Ni volteó a mirar el resultado. Cogió rumbo a la carretera y con lo puesto subió al primer autobús que pasaba.
Así de “accidental” había sido la decisión de venirse a esta ciudad, donde luego de una noche al amparo de una obra en construcción le recomendaron buscar trabajo en el Santo Lugar.

II (REVISAR)
Si nuestras historias a ratos pueden contarse como deben, en buena medida hay que agradecérselo a Nabor. 
No sé si he conocido a alguien tan inteligente como él. Ya muchacho empezó a leer y escribir con ayuda de un silabario, y cuando éstos desaparecieron se negó a continuar el aprendizaje y concentró su atención en reflexionar sobre grandes y pequeñas cuestiones.
Creo que disfrutaba constatando que los demás nos dábamos cuenta de cuán profundo era, y por eso estaba siempre dispuesto a pasar un buen rato con nosotros al terminar la jornada.
Íbamos a la fábrica en la cual trabajaba, para gozar del calor que faltaba en la gran calzada. Quedaba pasando la autopista, donde se abría algo como los plácidos linderos de una ranchería.
La tienda frente a su planta tenía un merendero al fondo adornado con flores y rocola, que despachaba cervezas clandestinas. Allí eran nuestras charlas.
En estilo parsimonioso y como si se refiriera al precio de los chiles o las tortillas, esperando que alguien tocara un buen tema, soltaba sentencias o tejía cuentos breves que nos dejaban en suspenso, para mostrarnos que hasta lo en apariencia más simple podía observarse desde varios lados. 

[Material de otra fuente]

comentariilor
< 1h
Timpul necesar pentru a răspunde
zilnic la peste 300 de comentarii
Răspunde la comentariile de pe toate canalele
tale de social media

Sugería así ideas idénticas a las de grandes escritores y filósofos. Dos se me quedaron grabadas.
Sin saberlo, en la primera reproducía, palabras más, palabras menos, una frase cumbre de un famoso pensador francés: El infierno son los otros (1); es decir, los hombres y las mujeres que nos rodean y ante quienes nos desvivimos para ser reconocidos, buscándonos desesperadamente en el espejo de ellos. Por el padre, la madre, los hermanos, la pareja, los hijos, los compañeros de trabajo, los vecinos y los que nos dañan, vivimos; para que nos quieran, nos respeten o teman. Y cuando no encontramos en ellos lo que creemos haber sembrado de nosotros, no podemos soportarlo y sufrimos torturas semejantes a las llamas eternas. Tal fue, en resumen y mal contado por mí, su razonamiento.
La segunda gran idea remataba el episodio suyo en el pueblo. De culpa y religión se trataba, coincidiendo casi exactamente con el momento culminante de una de las mejores novelas rusas, que no intentaré explicar: Si Dios no existe, todo está permitido(2).
Le gustaba también referirse a los diablos o monstruos en torno nuestro. Según él eran representaciones de cuanto intentábamos no percibir, aunque estaba dentro o fuera de nosotros permanentemente. Tenían distintas formas, aseguraba: un gigantesco velo negro o una gruesa sombra; un descomunal hombre a caballo agitando un machete, o sólo el caballo, con ojos color sangre, que escurría babas y se levantaba para echársenos encima; una luz de brillo criminal, una grotesca máscara carcajeándose o un agudo sonido que destrozaba los oídos.
La peor de estas criaturas se hallaba por todas partes, en todo instante, y hacía vacilar la tierra que pisábamos, amenazando con abrirla y tragarnos.